Les rires qui fusaient à l’intérieur de la Salle Murdock, mardi avant-midi, tendent à justifier l’optimisme des Amis de Chiffon envers Baluchon. Ces artisans sont d’autant plus fiers que cette pièce amène la compagnie à faire du théâtre d’objets, ce qui constitue pour elle une nouveauté. « À un moment donné, un dictionnaire se met à parler », donne en exemple la metteure en scène.

Autre élément distinctif : Baluchon aura la propriété de voyager léger. Les éléments de décor seront faciles à transporter et leur déploiement ne nécessitera pas beaucoup d’espace. De cette manière, il sera possible de présenter cette pièce ailleurs que dans des salles de calibre professionnel. Dans des écoles, par exemple, ce qui pourrait ouvrir des perspectives intéressantes.
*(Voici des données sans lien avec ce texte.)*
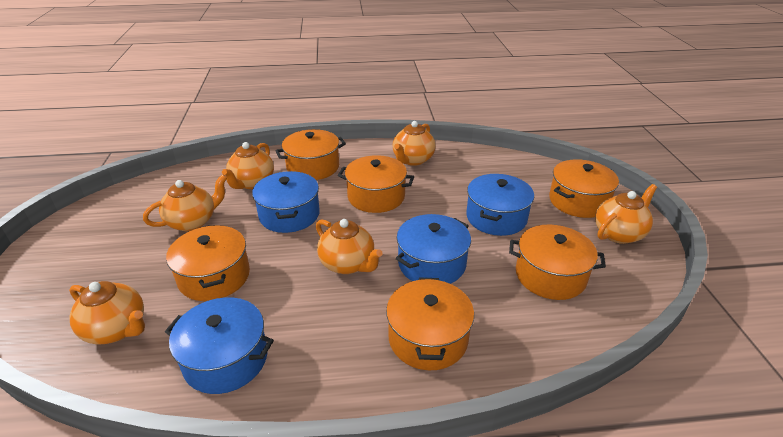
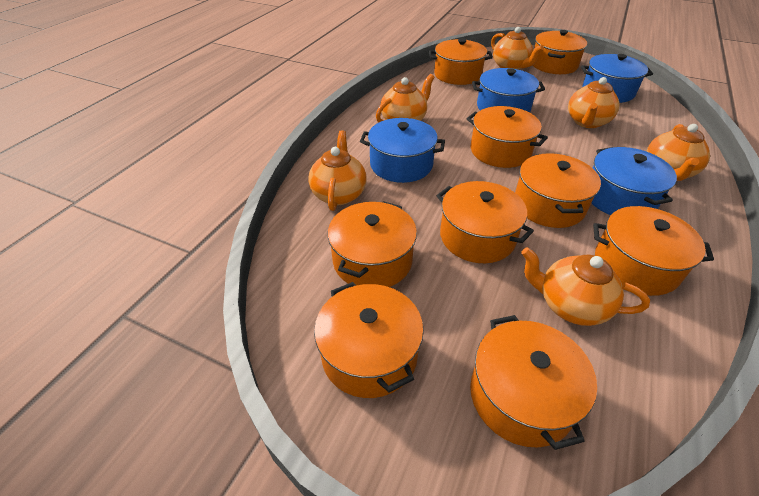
orange pot: [166,225,250,301] [275,129,346,180] [338,155,414,213] [386,278,474,370] [509,225,606,300] [549,159,619,218] = 6 -> [314,282,424,398] [328,201,417,287] [429,39,493,85] [437,181,534,263] [467,106,548,168] [470,315,597,450] [515,153,601,228] [533,30,587,74] [593,206,714,296] = 9

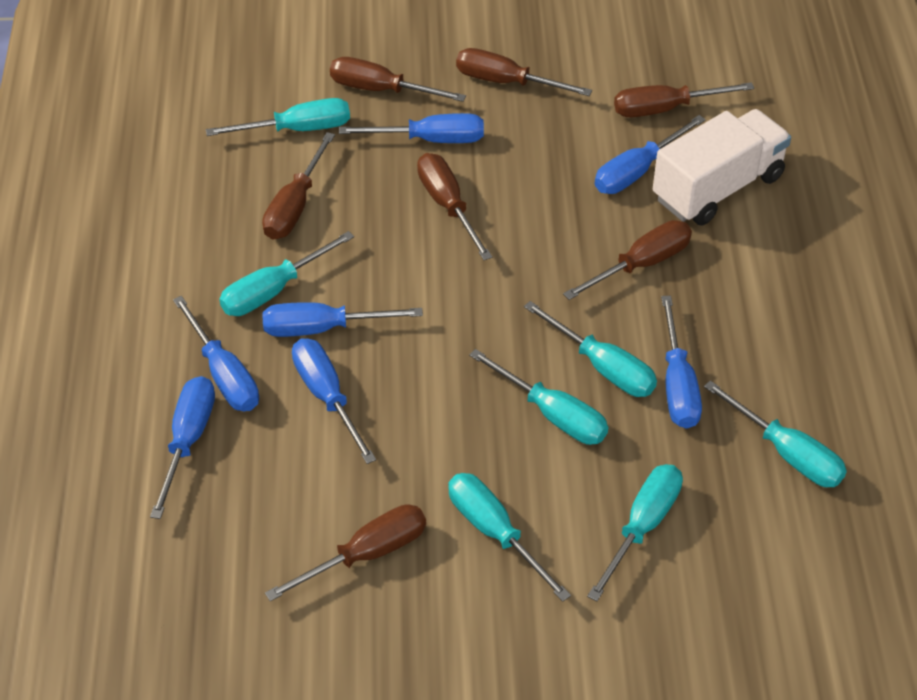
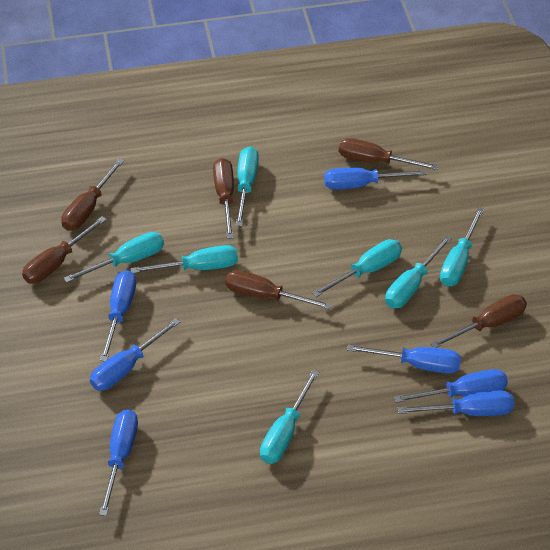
brown screwdriver: [262,132,335,240] [265,504,426,601] [330,57,466,102] [417,153,492,260] [456,48,592,96] [563,220,692,300] [614,82,754,117] = 7 -> [22,216,107,284] [61,158,124,231] [213,158,234,239] [225,270,331,309] [339,138,438,170] [430,294,527,348] = 6
white truck: [653,109,791,225] = 1 -> none = 0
« Nous avons effectué des démarches en Ontario, où les pratiques sont différentes de celles qui ont cours au Québec. Ici, les écoliers sont transportés sur le lieu du spectacle, alors que là-bas, le spectacle se déplace vers eux. Nous pourrons jouer dans de petites salles, aussi, et même dans des bibliothèques », fait valoir Marie-Pierre Fleury.

Tel que mentionné précédemment, c’est au printemps que la première officielle aura lieu. Elle coïncidera avec l’activité-bénéfice annuelle de la compagnie.